The proposed system is composed by three components as shown in Fig. 4. The first one is the LMC to capture hand and fingers movements. The second a processing module to convert gesture to alphabets based on an algorithm that compare recognized gesture with a dataset of gesture. The third module display recognized alphabets on a screen or through a Text To Speech (TTS) engine. An android based application is implemented for that. As presented by Fig. 6, when the user start the application, the user is asked to connect the LMC through an OTG connector. After that the main interface recognize the hand and begin to write the corresponding text according recognized gestures.

Fig. 6.
figure 6

A) In this interface the user is asked to connect the LMC to start interaction. B) The LMC recognize the hand and finger movements’ and translate it into a text. C) The user can save the input text or send it through social media (e.g. Twitter, Facebook, Instagram, etc.) or convert it to a voice mail through a Text To Speech (TTS) engine.
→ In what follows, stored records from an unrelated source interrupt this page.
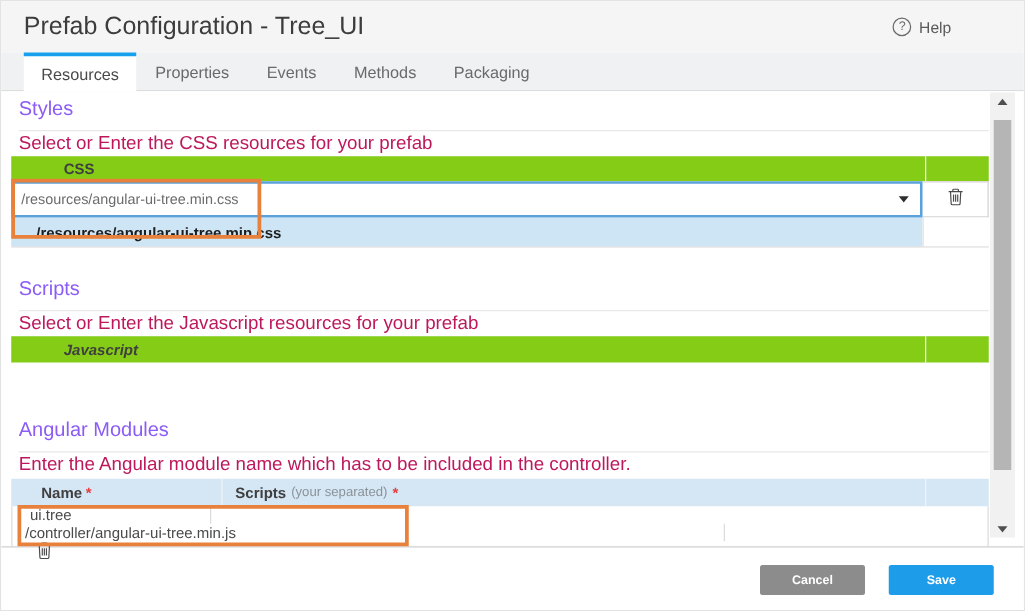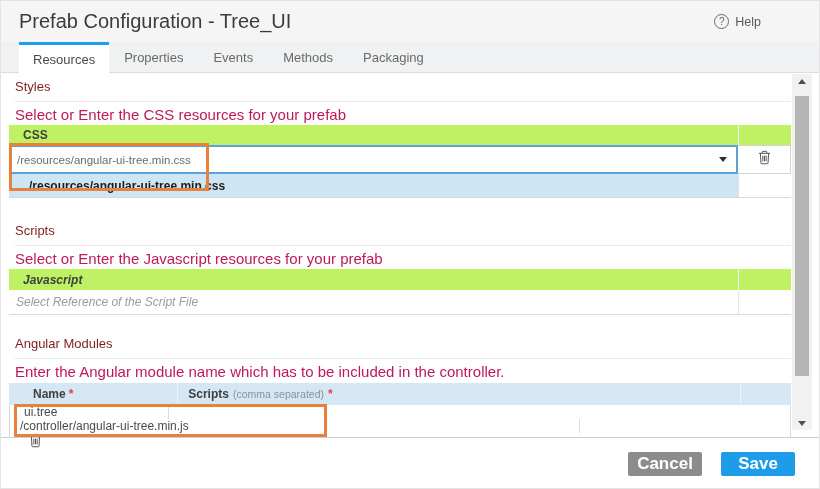--- a/index.html
+++ b/index.html
@@ -20,7 +20,7 @@
 
   
   .content { position: relative; height: 365px; background: #fff; border-bottom: 1px solid #cfcfcf; }
-  .sec-head { position: absolute; left: 14px; width: 776px; font-size: 13px; color: #7f1d1d; padding-bottom: 7px; border-bottom: 1px solid #e9e9e9; }
+  .sec-head { position: absolute; left: 14px; width: 776px; font-size: 16px; color: #8b5cf6; padding-bottom: 7px; border-bottom: 1px solid #e9e9e9; }
   .sec-desc { position: absolute; left: 14px; font-size: 15px; color: #be185d; }
 
   .tbl { position: absolute; left: 8px; width: 782px; }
4 Conclusions and Discussion

In this paper a large state of the art was presented for both sensors and vision based approaches for sign language recognition systems. Indeed vision based system suffer from image processing issues such as image filtering, background colors, segmentation, and boundary detection, etc. However researcher tries to overhead these limitation via more sensitive cameras or new image processing algorithms. Consequently, a non-vision based method is an alternative approach.

In this paper, we propose to use Leap Motion Controller within an android based application to convert Arabic sign language to written text. To do that we proposed a system with three independent module to capture gesture, recognize sign and display message. The LMC will be connected to the Smartphone via an USB connector (e.g. OTG adapter). We think that we can recognize 28 letters composing the Arabic alphabet and 10 digits. The proposed solution present a set of functions including Arabic sign recognition, a Text To Speech (TTS) translation using an android based text synthesizer engine and also social media option that allow users to directly share translated text in their social media account.